Task statement
Using the data below, copy every line that contains the word "said".

◆ ◆ ◆ ◆

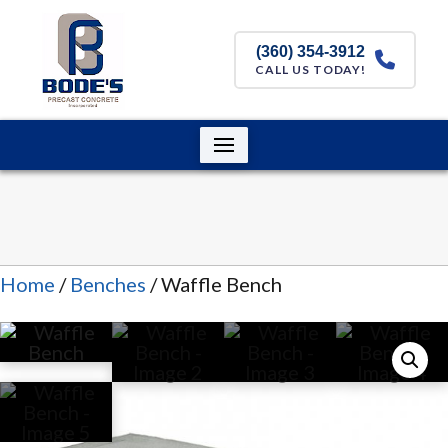
(360) 354-3912
CALL US TODAY!
Home
/
Benches
/ Waffle Bench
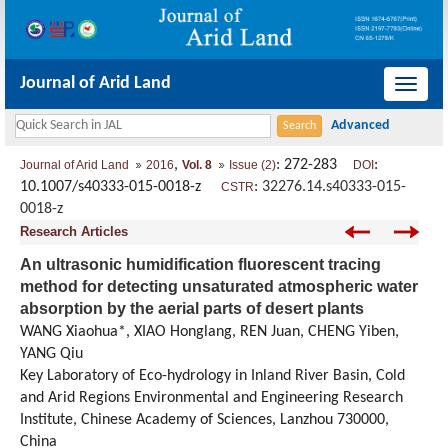
Journal of Arid Land
导
航
切
,
: 272-283
:
Journal of Arid Land
2016
Vol. 8
Issue (2)
DOI
换
10.1007/s40333-015-0018-z
:
32276.14.s40333-015-
CSTR
0018-z
Research Articles
An ultrasonic humidification fluorescent tracing
method for detecting unsaturated atmospheric water
absorption by the aerial parts of desert plants
WANG Xiaohua*, XIAO Honglang, REN Juan, CHENG Yiben,
YANG Qiu
Key Laboratory of Eco-hydrology in Inland River Basin, Cold
and Arid Regions Environmental and Engineering Research
Institute, Chinese Academy of Sciences, Lanzhou 730000,
China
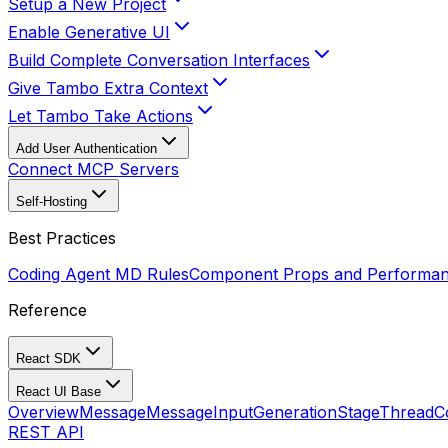
Setup a New Project
Enable Generative UI
Build Complete Conversation Interfaces
Give Tambo Extra Context
Let Tambo Take Actions
Add User Authentication
Connect MCP Servers
Self-Hosting
Best Practices
Coding Agent MD Rules
Component Props and Performa
Reference
React SDK
React UI Base
Overview
Message
MessageInput
GenerationStage
ThreadC
REST API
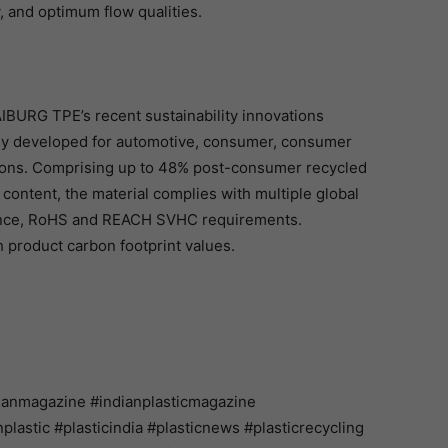
, and optimum flow qualities.
IBURG TPE’s recent sustainability innovations
ally developed for automotive, consumer, consumer
tions. Comprising up to 48% post-consumer recycled
content, the material complies with multiple global
ance, RoHS and REACH SVHC requirements.
product carbon footprint values.
ianmagazine #indianplasticmagazine
astic #plasticindia #plasticnews #plasticrecycling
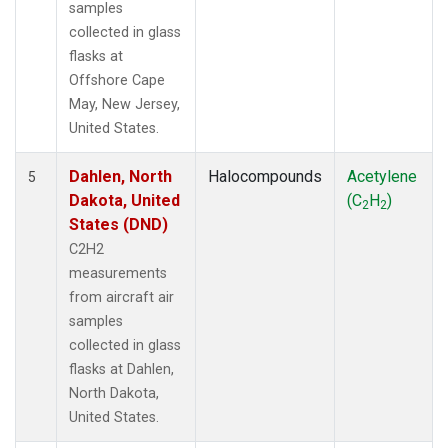
samples
collected in glass
flasks at
Offshore Cape
May, New Jersey,
United States.
Dahlen, North
Halocompounds
Acetylene
5
Dakota, United
(C
H
)
2
2
States (DND)
C2H2
measurements
from aircraft air
samples
collected in glass
flasks at Dahlen,
North Dakota,
United States.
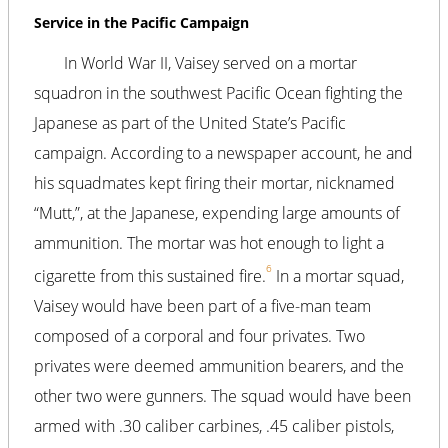
Service in the Pacific Campaign
In World War II, Vaisey served on a mortar
squadron in the southwest Pacific Ocean fighting the
Japanese as part of the United State’s Pacific
campaign. According to a newspaper account, he and
his squadmates kept firing their mortar, nicknamed
“Mutt,”, at the Japanese, expending large amounts of
ammunition. The mortar was hot enough to light a
6
cigarette from this sustained fire.
In a mortar squad,
Vaisey would have been part of a five-man team
composed of a corporal and four privates. Two
privates were deemed ammunition bearers, and the
other two were gunners. The squad would have been
armed with .30 caliber carbines, .45 caliber pistols,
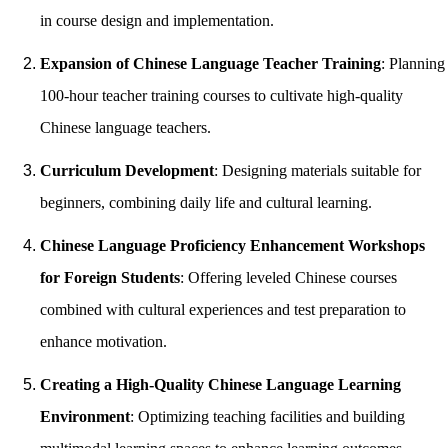
in course design and implementation.
Expansion of Chinese Language Teacher Training
: Planning
100-hour teacher training courses to cultivate high-quality
Chinese language teachers.
Curriculum Development
: Designing materials suitable for
beginners, combining daily life and cultural learning.
Chinese Language Proficiency Enhancement Workshops
for Foreign Students
: Offering leveled Chinese courses
combined with cultural experiences and test preparation to
enhance motivation.
Creating a High-Quality Chinese Language Learning
Environment
: Optimizing teaching facilities and building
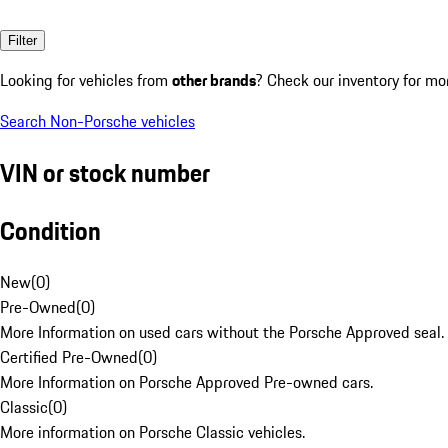
Filter
Looking for vehicles from
other brands
? Check our inventory for mo
Search Non-Porsche vehicles
VIN or stock number
Condition
New
(
0
)
Pre-Owned
(
0
)
More Information on used cars without the Porsche Approved seal.
Certified Pre-Owned
(
0
)
More Information on Porsche Approved Pre-owned cars.
Classic
(
0
)
More information on Porsche Classic vehicles.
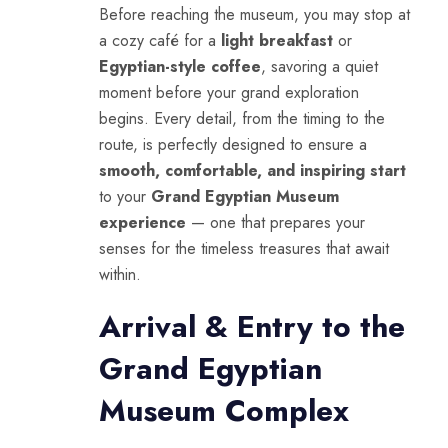
Before reaching the museum, you may stop at
a cozy café for a
light breakfast
or
Egyptian-style coffee
, savoring a quiet
moment before your grand exploration
begins. Every detail, from the timing to the
route, is perfectly designed to ensure a
smooth, comfortable, and inspiring start
to your
Grand Egyptian Museum
experience
— one that prepares your
senses for the timeless treasures that await
within.
Arrival & Entry to the
Grand Egyptian
Museum Complex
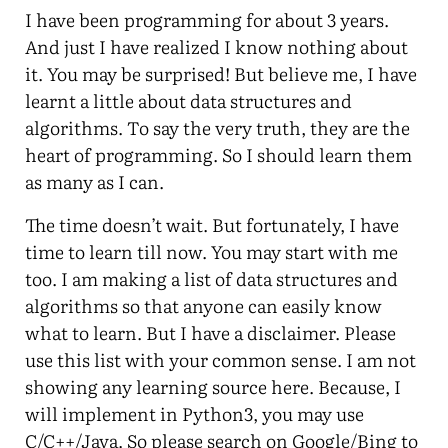
I have been programming for about 3 years.
And just I have realized I know nothing about
it. You may be surprised! But believe me, I have
learnt a little about data structures and
algorithms. To say the very truth, they are the
heart of programming. So I should learn them
as many as I can.
The time doesn’t wait. But fortunately, I have
time to learn till now. You may start with me
too. I am making a list of data structures and
algorithms so that anyone can easily know
what to learn. But I have a disclaimer. Please
use this list with your common sense. I am not
showing any learning source here. Because, I
will implement in Python3, you may use
C/C++/Java. So please search on Google/Bing to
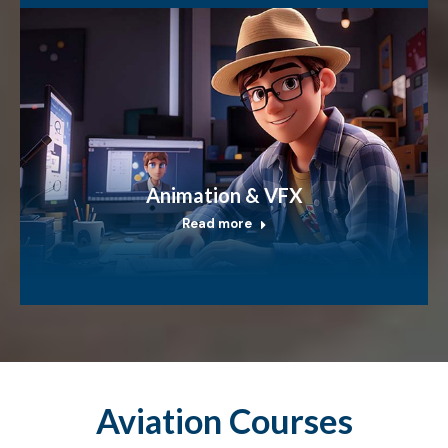
Animation & VFX
Read more
Aviation Courses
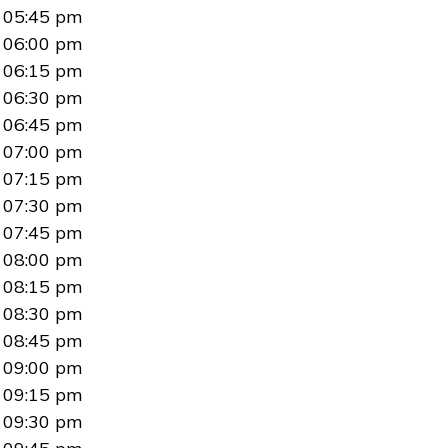
05:45 pm
06:00 pm
06:15 pm
06:30 pm
06:45 pm
07:00 pm
07:15 pm
07:30 pm
07:45 pm
08:00 pm
08:15 pm
08:30 pm
08:45 pm
09:00 pm
09:15 pm
09:30 pm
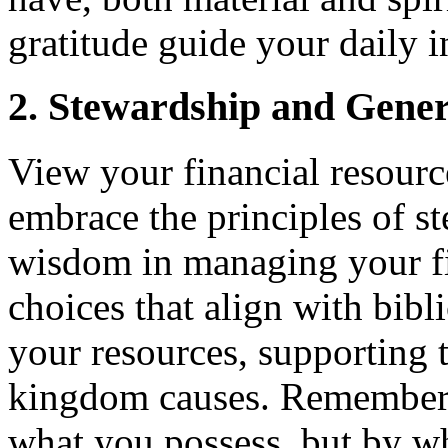
gratitude guide your daily i
2. Stewardship and Gener
View your financial resourc
embrace the principles of s
wisdom in managing your fi
choices that align with bibl
your resources, supporting 
kingdom causes. Remember, 
what you possess, but by w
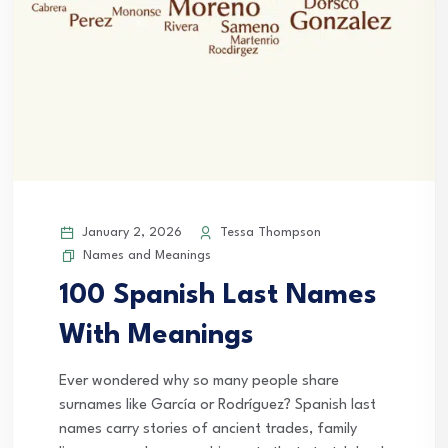
January 2, 2026
Tessa Thompson
Names and Meanings
100 Spanish Last Names
With Meanings
Ever wondered why so many people share
surnames like García or Rodríguez? Spanish last
names carry stories of ancient trades, family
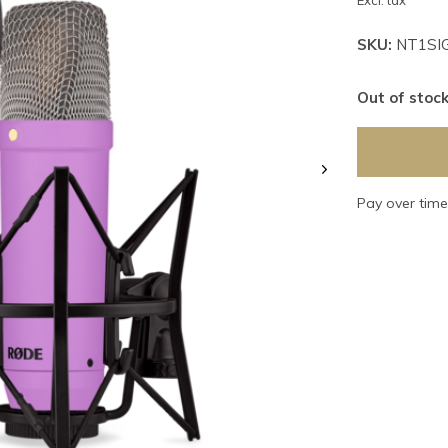
Excl. tax
SKU:
NT1SI
Out of stoc
Pay over tim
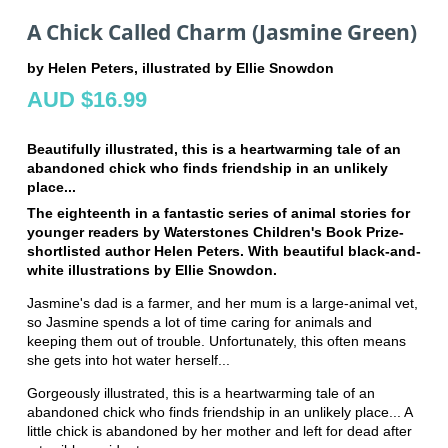
A Chick Called Charm (Jasmine Green)
by Helen Peters, illustrated by Ellie Snowdon
AUD $16.99
Beautifully illustrated, this is a heartwarming tale of an
abandoned chick who finds friendship in an unlikely
place...
The eighteenth in a fantastic series of animal stories for
younger readers by Waterstones Children's Book Prize-
shortlisted author Helen Peters. With beautiful black-and-
white illustrations by Ellie Snowdon.
Jasmine's dad is a farmer, and her mum is a large-animal vet,
so Jasmine spends a lot of time caring for animals and
keeping them out of trouble. Unfortunately, this often means
she gets into hot water herself...
Gorgeously illustrated, this is a heartwarming tale of an
abandoned chick who finds friendship in an unlikely place... A
little chick is abandoned by her mother and left for dead after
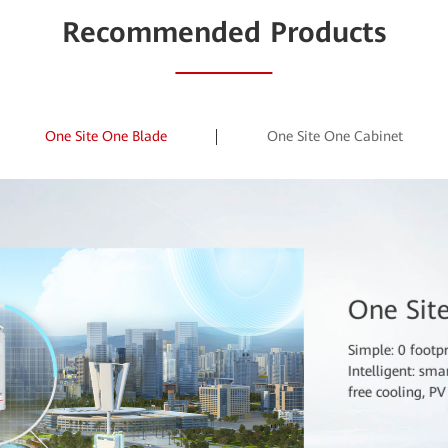
In the digital era
Recommended Products
and insufficient 
of sites. Outdoor
to poles to ensur
consumption, and
One Site One Blade
One Site One Cabinet
One Sit
Simple: 0 footp
Intelligent: sm
free cooling, P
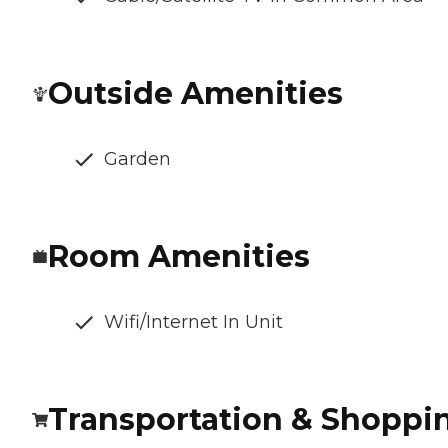
Outside Amenities
Garden
Room Amenities
Wifi/Internet In Unit
Transportation & Shoppi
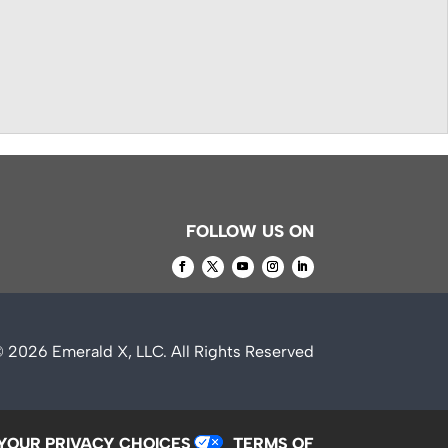
FOLLOW US ON
© 2026
Emerald X, LLC.
All Rights Reserved
YOUR PRIVACY CHOICES
TERMS OF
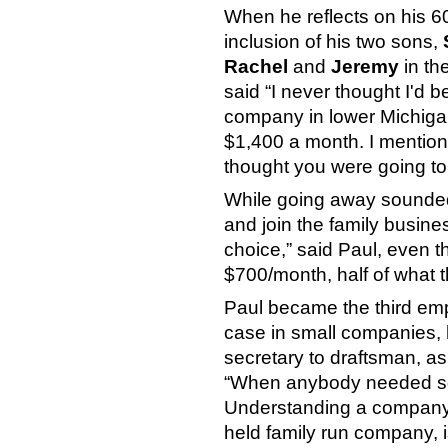
When he reflects on his 6
inclusion of his two sons,
Rachel
and
Jeremy
in th
said “I never thought I'd 
company in lower Michigan
$1,400 a month. I mentione
thought you were going to
While going away sounded 
and join the family busines
choice,” said Paul, even t
$700/month, half of what 
Paul became the third emp
case in small companies, 
secretary to draftsman, a
“When anybody needed some
Understanding a company’s h
held family run company, i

◆ ◆ ◆ ◆

Result for this task
said “I never thought I'd 
choice,” said Paul, even t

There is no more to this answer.